Texte fourni:
Autre parti-pris de la mise en scène, qui prend la tradition théâtrale à rebours et le spectateur à contre-pied : à propos d’une autre scène non moins tragique et non moins fameuse, celle qui clôt la pièce et qui signifie, avec la fin programmée d’une vie, l’irrévocable fin de la Cerisaie. Dans la maison maintenant hermétiquement fermée, on a, par négligence, oublié le vieux serviteur Firs. C’est sûr, celui-ci va y mourir comme va mourir avec lui l’époque révolue qu’il regrette, celle où les moujiks ne vivaient que pour et par leurs maîtres. Ses dernières paroles ne sont que pour Gaev, son maître vénéré d’antan. Dans la plupart des mises en scène, la résignation du vieux Firs arrache d’autant plus de larmes que, sur fond du silence revenu, on n’entend plus que le bruit des haches qui abattent les cerisiers. Ce morceau de bravoure, aussi attendu que le To be or not to be du Hamlet de Shakespeare, le spectateur l’anticipe avec une émotion grandissante. Or c’est cette émotion que Julie Brochen a choisi de « déconstruire ». Voici comment. Un livre à la main, l’acteur qui joue Firs commence par lire les didascalies de Tchekhov : il énonce d’abord comment il va jouer sa scène puis il la joue. Du coup, l’illusion théâtrale a fichu le camp et l’émotion avec.

© Franck Beloncle

S’il n’y a rien à dire sur les acteurs (tous épatants), le jeu des uns et des autres a parfois de quoi surprendre. Pourquoi, par exemple, faire de Trofimov un étudiant socialiste hystérique (mais fort bien campé, dans ce registre, par Vincent Macaigne) ? Il apparaît ici ridicule alors qu’il n’est qu’un utopiste rêveur et sans doute pas, d’ailleurs, le porte parole de Tchékhov, lequel ne croyait guère qu’une révolution soit possible. La sympathie de l’auteur irait plutôt à Lopakhine, joué avec sobriété par Jean-Louis Coulloc’h. Car Lopakhine représente le nouveau monde, celui que ni Gaev, ni Loubiov n’avaient vu venir. Mal à l’aise dans sa peau de nouveau riche devant Lioubov, qu’il aime et respecte, il s’enivre pour annoncer à celle-ci la « mauvaise / bonne » nouvelle : « c’est moi qui ai racheté la Cerisaie » ! Il arrive, titubant, dans le salon, avec une très longue corde qu’il accroche à une barre d’acier du plafond : va-t-il s’y pendre ? Mais non. C’est une chaise qu’il attache à la corde pour la balancer violemment dans l’espace tel l’énorme encensoir de Compostelle. Mais pour quelle fin ? J’avoue que là, j’ai personnellement « décroché ».

Données extraites:
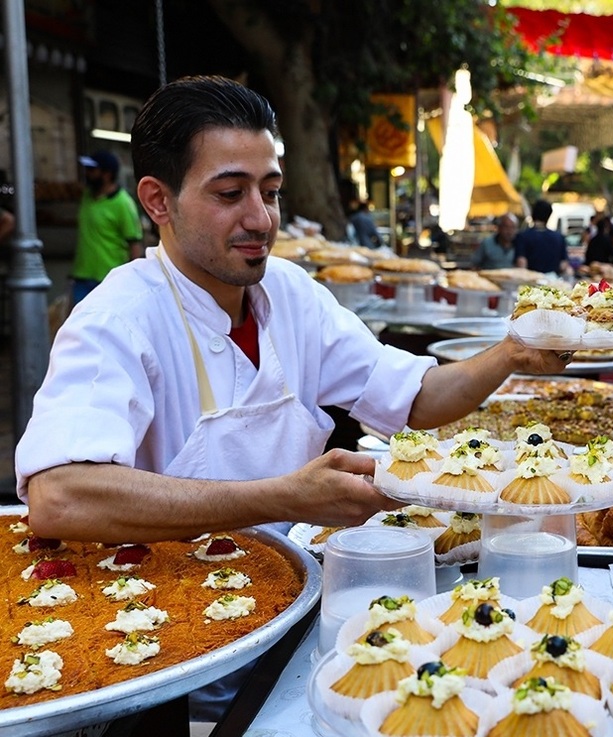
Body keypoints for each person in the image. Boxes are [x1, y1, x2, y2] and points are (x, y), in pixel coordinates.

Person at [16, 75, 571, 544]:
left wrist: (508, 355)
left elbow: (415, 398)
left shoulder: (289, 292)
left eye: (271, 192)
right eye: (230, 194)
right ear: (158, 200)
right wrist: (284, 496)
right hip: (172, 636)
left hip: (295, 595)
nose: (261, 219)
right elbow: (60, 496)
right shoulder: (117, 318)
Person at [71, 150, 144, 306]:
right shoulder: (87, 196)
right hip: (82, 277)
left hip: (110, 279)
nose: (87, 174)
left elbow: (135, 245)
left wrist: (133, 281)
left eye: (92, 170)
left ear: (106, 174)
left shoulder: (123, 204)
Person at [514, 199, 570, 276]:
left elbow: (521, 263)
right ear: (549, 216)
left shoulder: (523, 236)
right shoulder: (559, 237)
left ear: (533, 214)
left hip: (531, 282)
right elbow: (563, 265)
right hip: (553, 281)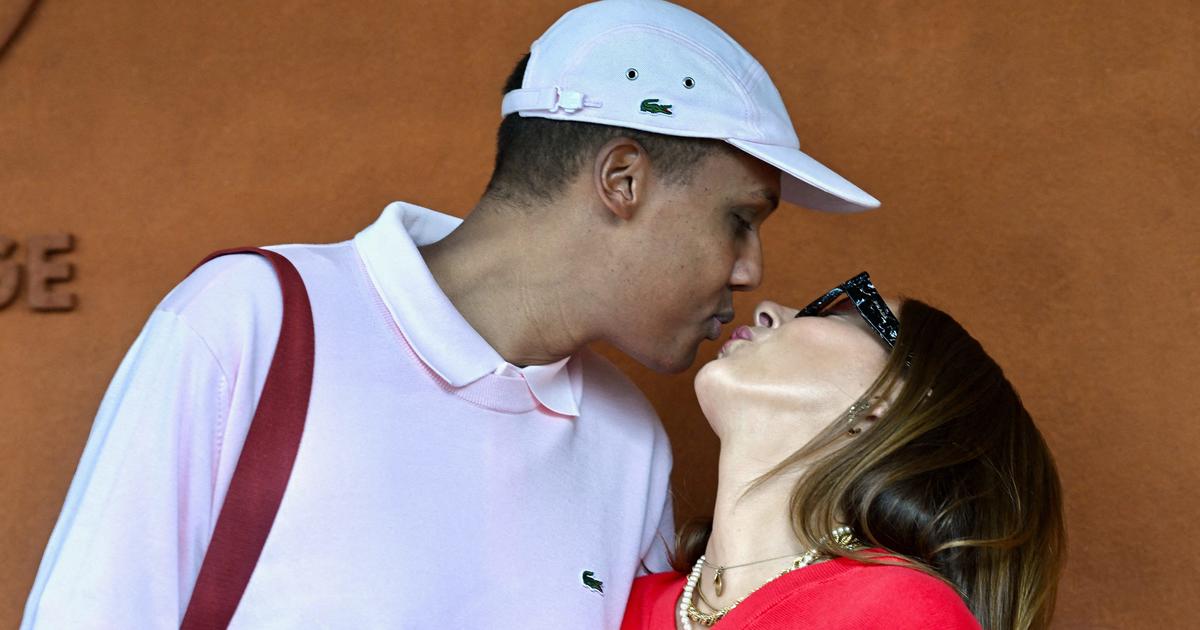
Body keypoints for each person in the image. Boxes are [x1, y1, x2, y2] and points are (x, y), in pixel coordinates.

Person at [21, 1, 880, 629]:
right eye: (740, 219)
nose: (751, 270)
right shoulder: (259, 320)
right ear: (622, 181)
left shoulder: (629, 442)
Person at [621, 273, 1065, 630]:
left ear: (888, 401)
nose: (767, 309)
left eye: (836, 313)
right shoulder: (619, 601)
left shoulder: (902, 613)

...

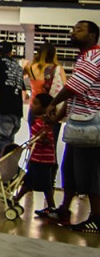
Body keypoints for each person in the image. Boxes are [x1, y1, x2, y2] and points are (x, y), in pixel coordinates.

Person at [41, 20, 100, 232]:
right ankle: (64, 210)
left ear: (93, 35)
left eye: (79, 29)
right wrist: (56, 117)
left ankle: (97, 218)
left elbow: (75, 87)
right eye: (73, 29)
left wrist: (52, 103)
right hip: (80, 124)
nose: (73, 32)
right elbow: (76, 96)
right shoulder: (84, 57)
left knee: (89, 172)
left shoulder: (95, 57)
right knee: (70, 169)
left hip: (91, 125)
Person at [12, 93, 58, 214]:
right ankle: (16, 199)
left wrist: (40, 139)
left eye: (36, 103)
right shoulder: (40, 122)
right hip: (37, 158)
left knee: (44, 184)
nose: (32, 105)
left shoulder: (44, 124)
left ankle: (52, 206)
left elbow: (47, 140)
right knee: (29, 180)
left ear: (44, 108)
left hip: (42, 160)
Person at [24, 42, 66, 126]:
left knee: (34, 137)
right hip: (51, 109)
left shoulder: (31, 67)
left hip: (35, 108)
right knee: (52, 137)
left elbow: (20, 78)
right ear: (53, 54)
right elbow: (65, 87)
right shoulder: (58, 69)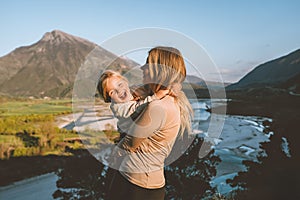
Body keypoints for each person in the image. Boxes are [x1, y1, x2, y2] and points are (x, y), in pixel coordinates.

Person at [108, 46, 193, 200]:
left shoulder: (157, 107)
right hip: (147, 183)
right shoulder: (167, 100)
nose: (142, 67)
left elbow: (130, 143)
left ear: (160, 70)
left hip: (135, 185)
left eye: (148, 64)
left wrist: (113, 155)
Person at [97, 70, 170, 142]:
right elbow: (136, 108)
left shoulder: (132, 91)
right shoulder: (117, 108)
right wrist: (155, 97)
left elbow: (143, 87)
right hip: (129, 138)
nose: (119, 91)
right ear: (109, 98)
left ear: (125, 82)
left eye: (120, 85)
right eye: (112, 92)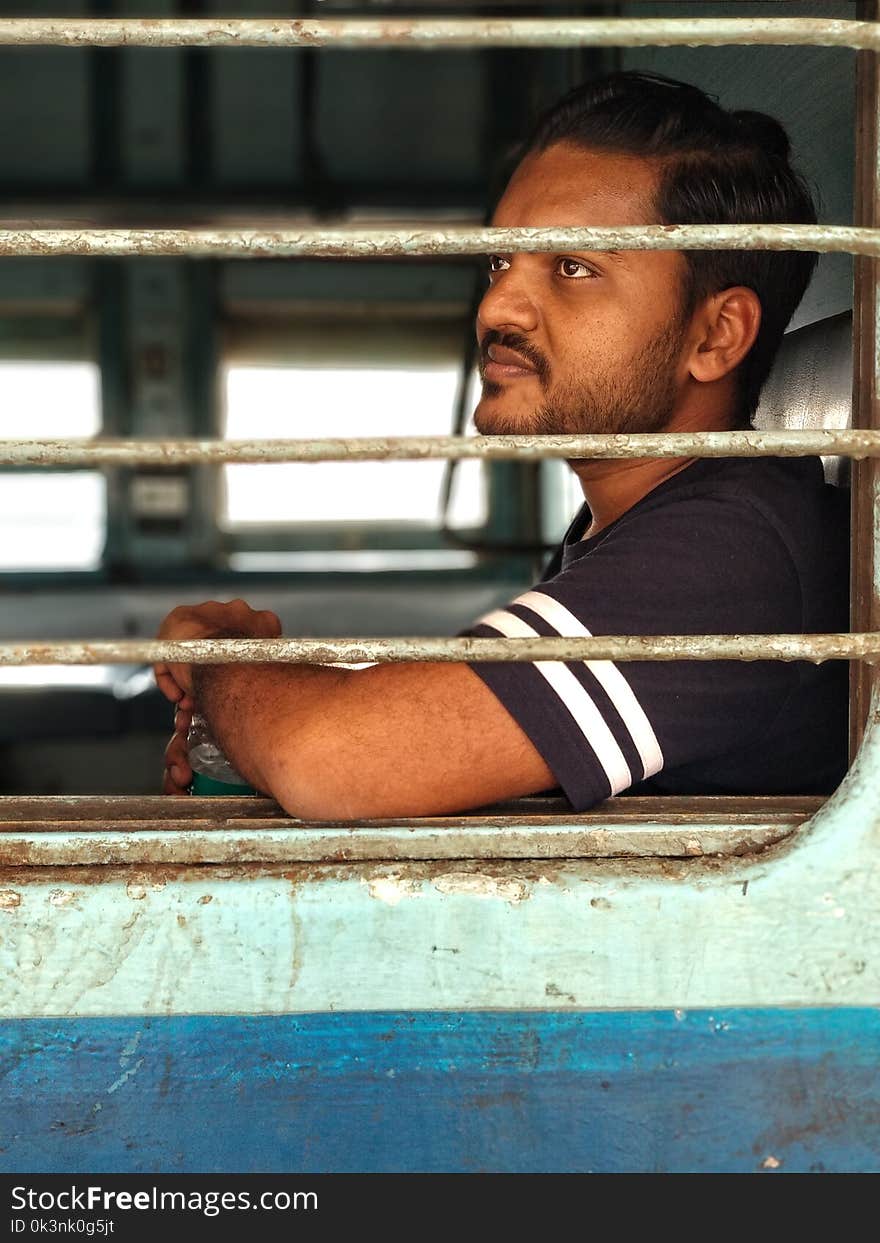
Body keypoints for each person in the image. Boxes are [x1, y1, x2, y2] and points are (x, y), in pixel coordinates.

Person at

==

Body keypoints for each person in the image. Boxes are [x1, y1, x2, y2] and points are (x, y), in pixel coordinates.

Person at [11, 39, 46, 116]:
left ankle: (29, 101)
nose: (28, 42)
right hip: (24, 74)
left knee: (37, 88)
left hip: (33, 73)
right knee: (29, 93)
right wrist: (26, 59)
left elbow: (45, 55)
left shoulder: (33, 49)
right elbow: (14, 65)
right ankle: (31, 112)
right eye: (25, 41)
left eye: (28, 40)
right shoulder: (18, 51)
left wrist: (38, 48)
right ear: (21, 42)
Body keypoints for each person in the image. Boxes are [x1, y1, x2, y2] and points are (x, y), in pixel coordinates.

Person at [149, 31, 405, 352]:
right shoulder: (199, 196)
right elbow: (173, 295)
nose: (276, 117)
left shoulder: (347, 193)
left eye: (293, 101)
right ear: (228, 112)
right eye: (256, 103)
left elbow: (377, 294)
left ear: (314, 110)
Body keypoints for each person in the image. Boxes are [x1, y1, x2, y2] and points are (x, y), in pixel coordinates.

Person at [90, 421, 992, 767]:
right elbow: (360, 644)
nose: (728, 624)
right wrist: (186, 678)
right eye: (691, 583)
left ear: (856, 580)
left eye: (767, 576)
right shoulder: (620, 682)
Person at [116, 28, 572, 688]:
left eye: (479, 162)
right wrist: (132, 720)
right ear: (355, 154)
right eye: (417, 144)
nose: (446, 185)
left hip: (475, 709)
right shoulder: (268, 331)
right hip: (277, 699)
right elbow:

Énoncé:
Répondez brièvement, d'après le texte sur la mise en scène de la Cerisaie :
(a) Quel personnage est oublié dans la maison fermée à la fin de la pièce ?
(b) Quel acteur interprète Trofimov ?
(c) Qu'est-ce que Lopakhine attache à la longue corde ?
Les entrées ne sont d'aucune utilité pour ce travail.

Zone de réponse:
(a) Firs, le vieux serviteur.
(b) Vincent Macaigne.
(c) Une chaise.